- SELECTED EXTRACT:
==*==
Archive for the ‘Linux’ Category

Minecraft Server automated backups and automatic restart (Linux)

I like to run my Minecraft server from a cron job so that I can have a script check once a minute if it’s running (and restart if if necessary, without any manual intervention).  But that makes it very tricky to send commands to the server console to automate the backup.  What to do?

A colleague of mine suggested using the “screen” command (here’s an example of using screen to automate Minecraft backups), but I hit upon another solution that I like better: I use a simple script to read commands from a file and echo them, and I launch the Minecraft server by piping my command reader script to it.
==*==
Data entries:
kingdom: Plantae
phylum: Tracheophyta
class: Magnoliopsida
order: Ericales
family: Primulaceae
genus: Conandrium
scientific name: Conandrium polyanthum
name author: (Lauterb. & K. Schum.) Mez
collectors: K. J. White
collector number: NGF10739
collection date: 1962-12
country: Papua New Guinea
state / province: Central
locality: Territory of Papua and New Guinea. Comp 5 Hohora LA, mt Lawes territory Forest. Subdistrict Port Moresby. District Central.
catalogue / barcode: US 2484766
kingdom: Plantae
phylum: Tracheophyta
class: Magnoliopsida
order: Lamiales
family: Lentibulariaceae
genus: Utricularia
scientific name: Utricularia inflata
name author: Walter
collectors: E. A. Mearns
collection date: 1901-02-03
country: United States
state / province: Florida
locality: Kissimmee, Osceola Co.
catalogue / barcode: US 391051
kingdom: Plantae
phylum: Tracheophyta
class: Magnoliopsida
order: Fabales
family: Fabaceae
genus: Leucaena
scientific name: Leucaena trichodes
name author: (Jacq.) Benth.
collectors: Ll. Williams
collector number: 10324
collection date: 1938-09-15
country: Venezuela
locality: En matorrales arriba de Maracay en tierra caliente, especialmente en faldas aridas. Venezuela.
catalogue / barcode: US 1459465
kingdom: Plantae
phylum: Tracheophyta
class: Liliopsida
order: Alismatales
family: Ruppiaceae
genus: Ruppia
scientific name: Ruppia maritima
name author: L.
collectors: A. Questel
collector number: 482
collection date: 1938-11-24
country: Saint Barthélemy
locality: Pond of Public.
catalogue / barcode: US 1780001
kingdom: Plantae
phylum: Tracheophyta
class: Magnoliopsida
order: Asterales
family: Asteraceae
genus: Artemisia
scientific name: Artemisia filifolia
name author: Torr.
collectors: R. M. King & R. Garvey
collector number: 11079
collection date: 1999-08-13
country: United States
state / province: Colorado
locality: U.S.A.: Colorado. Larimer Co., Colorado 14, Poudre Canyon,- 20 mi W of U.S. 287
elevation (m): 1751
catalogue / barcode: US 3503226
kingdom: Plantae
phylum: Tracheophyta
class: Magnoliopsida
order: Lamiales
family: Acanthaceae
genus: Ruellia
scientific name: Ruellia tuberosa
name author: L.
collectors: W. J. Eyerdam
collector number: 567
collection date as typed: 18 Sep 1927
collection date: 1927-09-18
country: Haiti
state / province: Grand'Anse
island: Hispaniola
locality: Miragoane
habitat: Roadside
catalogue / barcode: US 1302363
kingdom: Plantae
==*==
- TASK BRIEF: Summarize the post on Minecraft server backups in two sentences.

- RESPONSE FOR THIS EXERCISE: The writer runs a Minecraft server from a cron job that checks once a minute whether it is running and restarts it if needed, but this makes it hard to send console commands to automate backups. Instead of a colleague's suggestion to use the "screen" command, the writer prefers a simple script that reads commands from a file and echoes them, with the server launched by piping that script's output to it.